## TASK INSTRUCTIONS
Reproduce word for word the part of the passage on building AI voice assistants with Asterisk that opens with the words containing "Where ARI makes" and closes with "intelligent communication platform.".

## SELECTED PASSAGE

Role, knowledge base, and business context

The strength of an AI assistant doesn’t just lie in its ability to speak. What matters is what it knows and what role it has.

Every quality voice bot should have clearly defined:

how it should introduce itself
what communication style to use
what information it can provide
when to hand the call to a human
what it must never claim or promise

On top of that sits the knowledge base. It can contain, for example:

product and service information
business hours
price lists
internal procedures
answers to frequently asked questions
contact and routing rules

It’s precisely the combination of role + knowledge base + telephony logic that turns an ordinary AI model into a true virtual assistant.

Where ARI makes the most sense

The Asterisk dialplan is great for classic telecommunications scenarios. But when you want to conduct a dynamic dialog, work with context, or make real-time decisions based on AI responses, ARI becomes a much more natural choice.

A custom Node.js application also enables you to add features such as:

conversation history
caller intent evaluation
automatic transfer based on conversation content
integration with ticketing systems or CRM
logging and analytics
combining multiple models and services

This is exactly the moment when a PBX transforms into an intelligent communication platform.

It’s not complicated if you have the right foundation

At first glance, combining Asterisk, ARI, Node.js, and an AI model may seem complex. In reality, though, it’s nothing unachievable. Once you have a working Asterisk, a basic ARI application, and a well-designed call scenario, you can quite quickly create a first usable prototype.

## THE DATA
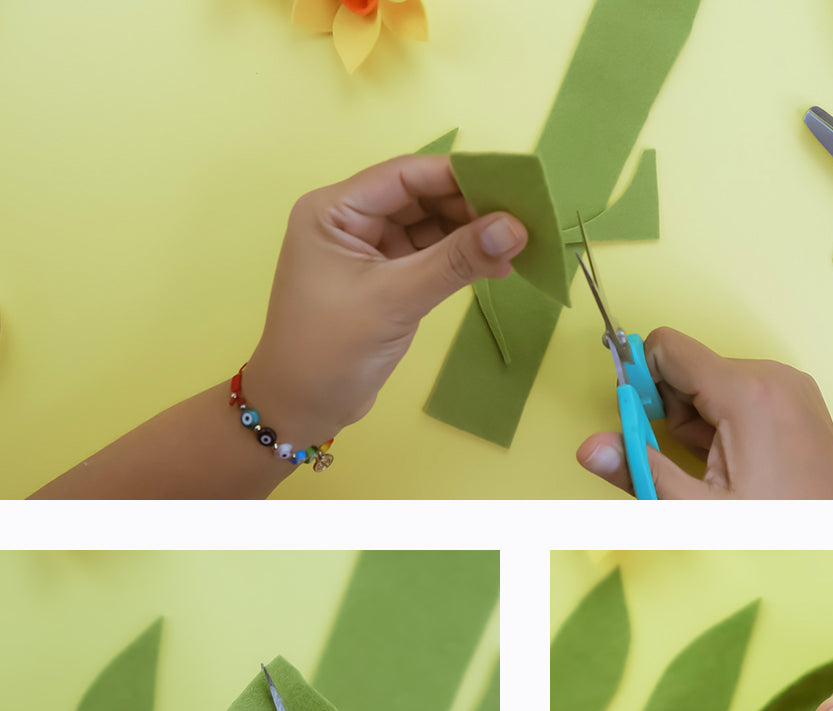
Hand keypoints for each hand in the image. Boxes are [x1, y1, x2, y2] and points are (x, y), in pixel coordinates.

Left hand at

## EXPECTED OUTPUT
Where ARI makes the most sense

The Asterisk dialplan is great for classic telecommunications scenarios. But when you want to conduct a dynamic dialog, work with context, or make real-time decisions based on AI responses, ARI becomes a much more natural choice.

A custom Node.js application also enables you to add features such as:

conversation history
caller intent evaluation
automatic transfer based on conversation content
integration with ticketing systems or CRM
logging and analytics
combining multiple models and services

This is exactly the moment when a PBX transforms into an intelligent communication platform.